Monday, April 9, 2012

On Deciding to Procreate

 “Having a baby is like getting a tattoo on your face. You really need to be certain it's what you want before you commit.”
Elizabeth Gilbert, Eat, Pray, Love


The idea that we'll be parents in a few short months is pretty mind-boggling to me.  We knew, early in our relationship, that we'd like to have children some day, but not immediately.  We wanted to have ample time to grow our relationship as a married couple first.  Having these past three years, seeing the world, and getting to know each other that much better has been perfect.  I can honestly say that my relationship with Brian is stronger than it ever has been.  Alas, had I not heard my biological clock ticking louder after turning 32, I would have happily/selfishly kept my husband all to myself for another couple of years! 

The decision to have kids is not one we took lightly, but rather, something we had been considering for quite a long time.  It definitely stemmed more from the train of thought of; "We're ready and looking forward to imparting 61 collective years of knowledge and experiences on the next generation" as opposed to "Aww, what a cute baby, I want one of those!" (Although, since becoming pregnant, I don't deny that the latter has crossed my mind!) 

I see the shows that glorify teen pregnancy and hear the words "baby fever" and cringe... a lot.  I wondered for a while if we were making the right decision.  Do we really want to expose another person to all of the problems in the world?  Aside from the biggest issues like war and poverty (and reality tv),  I can't help but agonize over bringing a child into our AF dictated, nomadic lifestyle.  Then again, how could we deny someone the beauty and amazing experiences that are out there, especially those that come from living in different areas around the globe?  Do these experiences justify the need to take a long-haul flight to see the closest family member?  Currently, as it's just Brian and myself, I'd say 'absolutely,' however, I think that question will be increasingly harder to answer when the baby is here.  

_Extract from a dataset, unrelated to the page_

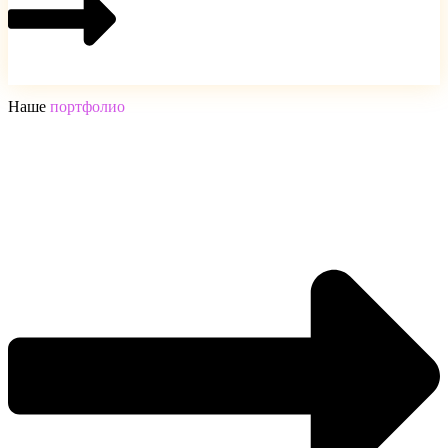
Наше
портфолио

What I do know, is that the wonderfulness of the world far trumps the bad... I just hope we have the ability to teach our child to see it that way.  I also see my friends who have struggled for years with infertility, pregnancy losses and health issues and wonder how we got so very lucky.  Odd as it is to say, I feel privileged to be bringing a new life into the world.  Now don't get me wrong... that's not to say that pregnancy is fun.  No, truth be told, it's frightening, annoying, and fairly miserable.  I hear the end result is worth it though; I guess we'll see in a few months!